We also noticed seven fail cases for the modified RSN method where the angle errors reach almost 170–200°. The failure is due to the fact that the simple 2D-3D mapping algorithm could not calculate a pose solution when the left and right shoulder points are too close. Such behavior is expected since the 2D skeleton points have limited 3D expressing power. Among the good testing cases, the angle error for the modified RSN method is about 30% higher than that of TBP. For translational error, the two methods are very comparable, with TBP has a slight edge.

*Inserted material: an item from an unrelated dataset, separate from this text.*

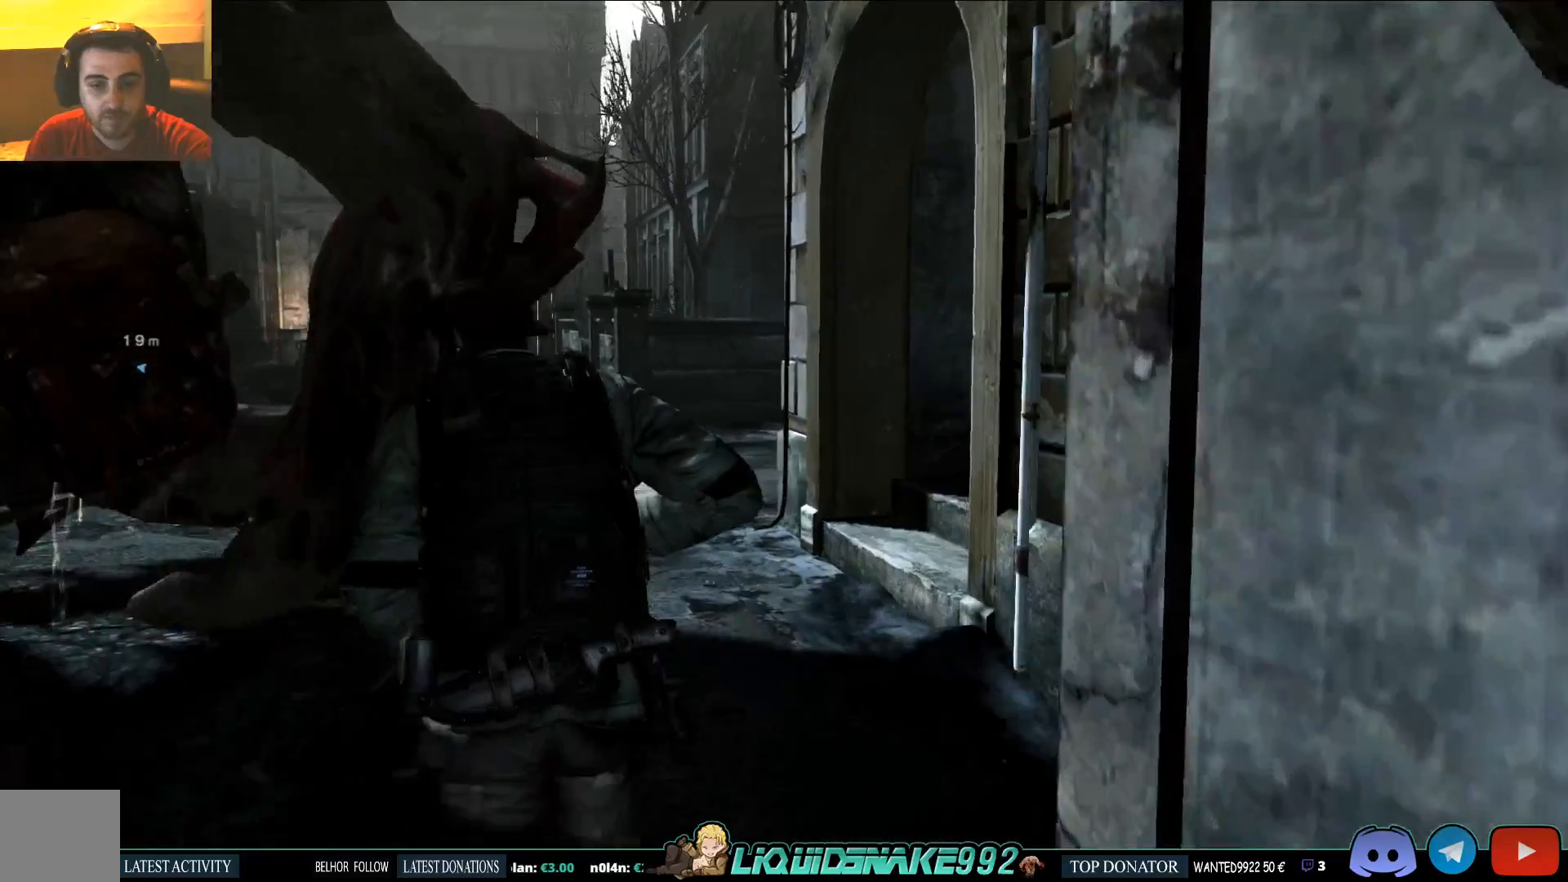
{"dt_ms": 500, "buttons": [], "left_stick": "up", "right_stick": "right", "events": [[100, "SQUARE", "up"], [233, "SQUARE", "down"], [367, "SQUARE", "up"], [450, "right_stick", "right"]]}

4.2 Integrated Motion Planning Test

To test the pose detection algorithm, we created a testbed consisting of a 3D game environment (Unreal Engine 4) and an external software stack described in Sect. 2. The autonomous UAV in the game engine communicates with the external software components through the Airsim plugin framework [14]. The game engine and the UAV software stack are run in two separate computers to separate their GPU demand. Figure 7 (left) shows a snapshot of a testing instance with the camera feed in the right corner. Figure 7 (right) shows a local motion path generated by the motion planner. The motion planner will use the 6D pose information to estimate the potential trajectory of the human objects to amend the current map and generate a feasible path.

Fig. 7.
figure 7

Integrated testbed: (a) virtual office building with simulated UAV and human objects. (b) Visualized 3D motion path (red marks) in the 3D occupancy map.

5 Conclusion

We present a deep CNN-based pose estimation method to predict the true 6D pose information of human objects. This algorithm is an integral part of the motion planning stack for autonomous UAV control in human environments. We utilize a deep Convolutional Neural Network to estimate a 3D torso bounding box to determine the location and orientation of human objects. Our results show that the torso bounding box reflects the human pose well and is trainable through transfer learning.